Here are the tested models and their underlying approach:

  1. PCA / Autoencoder: Reconstruction error based detection. Standard data is easily reconstructed (low error), while anomalies produce high reconstruction error.
  2. KNN (K-Nearest Neighbors): Distance-based approach. Anomalies lie far away from their K nearest neighbors.
  3. KMeans: Clustering approach. Anomalies are far from any cluster centroid.
  4. MoG (Mixture of Gaussians): Density-based approach calculating the probability of data points under a fitted distribution.
  5. Isolation Forest: Tree-based approach explicitly isolating anomalies rather than profiling normal data.
  6. One-Class SVM: A classic semi-supervised method capturing the density of the majority class using an RBF kernel.
  7. Weighted KNN: Distance-based approach similar to standard KNN but weighting the votes by inverse distance.
  8. ABOD (Angle-Based Outlier Detection): An approach measuring the variance of angles between data points. Normal points within a cluster have high variance in angles to other points, whereas outliers on the periphery have a much smaller variance.

4. Results & Findings

After transforming the data via standardization and testing the models side-by-side on the test set, we calculated the EER & Confusion Matrix for each.

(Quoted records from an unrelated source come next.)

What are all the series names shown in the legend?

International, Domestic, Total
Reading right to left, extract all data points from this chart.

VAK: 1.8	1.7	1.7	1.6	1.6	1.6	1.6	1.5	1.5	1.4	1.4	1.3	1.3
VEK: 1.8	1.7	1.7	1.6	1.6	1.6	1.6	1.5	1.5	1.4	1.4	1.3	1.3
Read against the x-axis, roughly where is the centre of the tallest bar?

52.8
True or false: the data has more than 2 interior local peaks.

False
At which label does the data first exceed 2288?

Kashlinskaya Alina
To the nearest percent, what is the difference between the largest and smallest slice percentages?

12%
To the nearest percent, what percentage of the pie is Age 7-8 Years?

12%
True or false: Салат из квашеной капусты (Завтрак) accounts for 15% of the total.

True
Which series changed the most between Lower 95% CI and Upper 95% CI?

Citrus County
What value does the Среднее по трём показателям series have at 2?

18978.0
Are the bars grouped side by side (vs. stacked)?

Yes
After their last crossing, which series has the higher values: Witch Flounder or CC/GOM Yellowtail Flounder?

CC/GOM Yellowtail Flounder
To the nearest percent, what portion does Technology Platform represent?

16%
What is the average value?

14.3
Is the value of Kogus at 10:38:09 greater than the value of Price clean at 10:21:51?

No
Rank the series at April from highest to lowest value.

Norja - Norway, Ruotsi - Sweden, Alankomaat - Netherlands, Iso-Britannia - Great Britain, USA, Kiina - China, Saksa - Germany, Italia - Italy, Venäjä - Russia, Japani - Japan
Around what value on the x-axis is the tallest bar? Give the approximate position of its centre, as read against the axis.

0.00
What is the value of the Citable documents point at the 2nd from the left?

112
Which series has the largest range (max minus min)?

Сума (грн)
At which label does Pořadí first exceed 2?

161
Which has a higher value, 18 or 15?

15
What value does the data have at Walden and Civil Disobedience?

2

variable distvariable dist
ModelEqual Error Rate (EER)Performance relative to others
Weighted KNN0.1915🏆 Best
KNN0.2170🥈 Excellent
Isolation Forest0.4432Good
PCA (Autoencoder-based)0.4468Good
KMeans0.5092Average
One-Class SVM0.5314Average
ABOD0.6264Poor
Mixture of Gaussians (MoG)0.7656Worst

Key Takeaways

  • Distance-Based Methods Won: In this specific dataset, standard distance-based methods like KNN and Weighted KNN dominated the leaderboard. The local distance weighting provided by Weighted KNN pushed its EER score below 0.20, effectively trading off false acceptances and false rejections exceptionally well.
  • Classic Dedicated Outlier Detectors Struggled: Interestingly, algorithms built specifically for anomaly detection, such as One-Class SVM and ABOD, performed mostly averagely or poorly. One-Class SVM achieved an EER of 0.5314, showing that relying purely on the density estimation of an RBF kernel may struggle to find a good margin inside a highly dense and potentially overlapping feature space.
  • Tree-based Isolation works reasonably well: Isolation Forest achieved a modest EER of 0.4432, maintaining its reputation as a consistent and robust baseline algorithm for out-of-the-box outlier detection tasks.

Conclusion

Anomaly detection often requires significant trial and error. As highlighted here, complex or specialized models (like ABOD or MoG) do not always outperform simpler distance-based models (like Weighted KNN) depending on the distribution of the dataset at hand. Understanding and utilizing the Equal Error Rate (EER) gives us a reliable lens to compare these models fairly against the heavily skewed class distributions we face in the real world.